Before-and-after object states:
++++++++

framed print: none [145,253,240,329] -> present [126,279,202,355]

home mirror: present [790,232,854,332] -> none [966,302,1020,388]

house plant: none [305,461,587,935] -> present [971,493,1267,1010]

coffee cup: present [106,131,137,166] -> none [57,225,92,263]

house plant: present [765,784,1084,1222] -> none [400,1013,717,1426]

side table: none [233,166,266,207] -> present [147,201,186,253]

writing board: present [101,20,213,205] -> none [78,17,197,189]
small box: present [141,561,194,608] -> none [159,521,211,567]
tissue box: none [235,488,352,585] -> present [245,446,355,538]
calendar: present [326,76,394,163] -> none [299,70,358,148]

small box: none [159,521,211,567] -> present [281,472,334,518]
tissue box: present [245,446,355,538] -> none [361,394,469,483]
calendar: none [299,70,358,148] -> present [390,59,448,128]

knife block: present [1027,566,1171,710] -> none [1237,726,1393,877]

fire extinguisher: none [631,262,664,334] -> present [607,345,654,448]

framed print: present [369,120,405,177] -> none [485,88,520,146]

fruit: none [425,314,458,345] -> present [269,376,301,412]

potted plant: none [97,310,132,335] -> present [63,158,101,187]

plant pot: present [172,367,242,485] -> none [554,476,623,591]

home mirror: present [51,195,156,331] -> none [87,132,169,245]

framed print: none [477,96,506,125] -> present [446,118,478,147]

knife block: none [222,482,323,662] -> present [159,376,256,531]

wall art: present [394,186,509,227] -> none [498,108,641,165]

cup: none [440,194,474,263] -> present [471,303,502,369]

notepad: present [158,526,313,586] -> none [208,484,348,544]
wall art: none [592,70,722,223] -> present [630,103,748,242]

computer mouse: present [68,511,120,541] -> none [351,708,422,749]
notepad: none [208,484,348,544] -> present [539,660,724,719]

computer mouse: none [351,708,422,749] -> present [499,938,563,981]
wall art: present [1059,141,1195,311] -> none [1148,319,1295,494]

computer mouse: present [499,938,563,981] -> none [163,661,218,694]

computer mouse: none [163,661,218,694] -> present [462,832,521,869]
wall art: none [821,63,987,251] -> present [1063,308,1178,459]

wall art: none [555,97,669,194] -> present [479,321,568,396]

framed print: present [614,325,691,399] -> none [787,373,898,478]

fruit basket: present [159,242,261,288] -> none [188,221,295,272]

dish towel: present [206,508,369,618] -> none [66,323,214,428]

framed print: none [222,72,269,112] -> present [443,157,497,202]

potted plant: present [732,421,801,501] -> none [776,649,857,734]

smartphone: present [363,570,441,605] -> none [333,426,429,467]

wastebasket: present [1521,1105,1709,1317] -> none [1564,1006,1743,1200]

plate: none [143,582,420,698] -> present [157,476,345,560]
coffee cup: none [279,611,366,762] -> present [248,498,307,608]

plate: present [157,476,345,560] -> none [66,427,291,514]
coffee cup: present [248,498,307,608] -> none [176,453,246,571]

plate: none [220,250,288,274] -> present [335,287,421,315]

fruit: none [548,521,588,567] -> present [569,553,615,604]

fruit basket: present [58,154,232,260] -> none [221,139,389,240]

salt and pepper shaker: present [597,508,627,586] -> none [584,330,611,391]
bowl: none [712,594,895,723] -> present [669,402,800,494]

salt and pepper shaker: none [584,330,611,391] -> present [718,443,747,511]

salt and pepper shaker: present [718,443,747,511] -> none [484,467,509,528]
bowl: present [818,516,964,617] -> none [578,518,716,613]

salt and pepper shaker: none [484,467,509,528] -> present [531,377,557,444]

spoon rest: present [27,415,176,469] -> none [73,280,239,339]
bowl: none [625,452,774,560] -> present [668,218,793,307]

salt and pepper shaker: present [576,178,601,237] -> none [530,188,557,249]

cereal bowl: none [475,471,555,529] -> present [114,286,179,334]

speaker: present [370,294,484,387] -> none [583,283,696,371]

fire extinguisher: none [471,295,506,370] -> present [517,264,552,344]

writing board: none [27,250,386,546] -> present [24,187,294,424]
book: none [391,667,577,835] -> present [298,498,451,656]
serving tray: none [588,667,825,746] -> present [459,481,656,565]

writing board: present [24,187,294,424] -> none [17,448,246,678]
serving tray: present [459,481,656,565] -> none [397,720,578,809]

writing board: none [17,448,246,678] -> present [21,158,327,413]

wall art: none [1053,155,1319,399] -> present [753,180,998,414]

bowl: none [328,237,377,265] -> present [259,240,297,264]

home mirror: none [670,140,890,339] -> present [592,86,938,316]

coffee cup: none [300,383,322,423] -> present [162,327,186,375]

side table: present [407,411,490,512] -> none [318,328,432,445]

++++++++

Directions for this task:
Without changing a single character, write out all of the entries.

Result for this exercise:
framed print: none [145,253,240,329] -> present [126,279,202,355]

home mirror: present [790,232,854,332] -> none [966,302,1020,388]

house plant: none [305,461,587,935] -> present [971,493,1267,1010]

coffee cup: present [106,131,137,166] -> none [57,225,92,263]

house plant: present [765,784,1084,1222] -> none [400,1013,717,1426]

side table: none [233,166,266,207] -> present [147,201,186,253]

writing board: present [101,20,213,205] -> none [78,17,197,189]
small box: present [141,561,194,608] -> none [159,521,211,567]
tissue box: none [235,488,352,585] -> present [245,446,355,538]
calendar: present [326,76,394,163] -> none [299,70,358,148]

small box: none [159,521,211,567] -> present [281,472,334,518]
tissue box: present [245,446,355,538] -> none [361,394,469,483]
calendar: none [299,70,358,148] -> present [390,59,448,128]

knife block: present [1027,566,1171,710] -> none [1237,726,1393,877]

fire extinguisher: none [631,262,664,334] -> present [607,345,654,448]

framed print: present [369,120,405,177] -> none [485,88,520,146]

fruit: none [425,314,458,345] -> present [269,376,301,412]

potted plant: none [97,310,132,335] -> present [63,158,101,187]

plant pot: present [172,367,242,485] -> none [554,476,623,591]

home mirror: present [51,195,156,331] -> none [87,132,169,245]

framed print: none [477,96,506,125] -> present [446,118,478,147]

knife block: none [222,482,323,662] -> present [159,376,256,531]

wall art: present [394,186,509,227] -> none [498,108,641,165]

cup: none [440,194,474,263] -> present [471,303,502,369]

notepad: present [158,526,313,586] -> none [208,484,348,544]
wall art: none [592,70,722,223] -> present [630,103,748,242]

computer mouse: present [68,511,120,541] -> none [351,708,422,749]
notepad: none [208,484,348,544] -> present [539,660,724,719]

computer mouse: none [351,708,422,749] -> present [499,938,563,981]
wall art: present [1059,141,1195,311] -> none [1148,319,1295,494]

computer mouse: present [499,938,563,981] -> none [163,661,218,694]

computer mouse: none [163,661,218,694] -> present [462,832,521,869]
wall art: none [821,63,987,251] -> present [1063,308,1178,459]

wall art: none [555,97,669,194] -> present [479,321,568,396]

framed print: present [614,325,691,399] -> none [787,373,898,478]

fruit basket: present [159,242,261,288] -> none [188,221,295,272]

dish towel: present [206,508,369,618] -> none [66,323,214,428]

framed print: none [222,72,269,112] -> present [443,157,497,202]

potted plant: present [732,421,801,501] -> none [776,649,857,734]

smartphone: present [363,570,441,605] -> none [333,426,429,467]

wastebasket: present [1521,1105,1709,1317] -> none [1564,1006,1743,1200]

plate: none [143,582,420,698] -> present [157,476,345,560]
coffee cup: none [279,611,366,762] -> present [248,498,307,608]

plate: present [157,476,345,560] -> none [66,427,291,514]
coffee cup: present [248,498,307,608] -> none [176,453,246,571]

plate: none [220,250,288,274] -> present [335,287,421,315]

fruit: none [548,521,588,567] -> present [569,553,615,604]

fruit basket: present [58,154,232,260] -> none [221,139,389,240]

salt and pepper shaker: present [597,508,627,586] -> none [584,330,611,391]
bowl: none [712,594,895,723] -> present [669,402,800,494]

salt and pepper shaker: none [584,330,611,391] -> present [718,443,747,511]

salt and pepper shaker: present [718,443,747,511] -> none [484,467,509,528]
bowl: present [818,516,964,617] -> none [578,518,716,613]

salt and pepper shaker: none [484,467,509,528] -> present [531,377,557,444]

spoon rest: present [27,415,176,469] -> none [73,280,239,339]
bowl: none [625,452,774,560] -> present [668,218,793,307]

salt and pepper shaker: present [576,178,601,237] -> none [530,188,557,249]

cereal bowl: none [475,471,555,529] -> present [114,286,179,334]

speaker: present [370,294,484,387] -> none [583,283,696,371]

fire extinguisher: none [471,295,506,370] -> present [517,264,552,344]

writing board: none [27,250,386,546] -> present [24,187,294,424]
book: none [391,667,577,835] -> present [298,498,451,656]
serving tray: none [588,667,825,746] -> present [459,481,656,565]

writing board: present [24,187,294,424] -> none [17,448,246,678]
serving tray: present [459,481,656,565] -> none [397,720,578,809]

writing board: none [17,448,246,678] -> present [21,158,327,413]

wall art: none [1053,155,1319,399] -> present [753,180,998,414]

bowl: none [328,237,377,265] -> present [259,240,297,264]

home mirror: none [670,140,890,339] -> present [592,86,938,316]

coffee cup: none [300,383,322,423] -> present [162,327,186,375]

side table: present [407,411,490,512] -> none [318,328,432,445]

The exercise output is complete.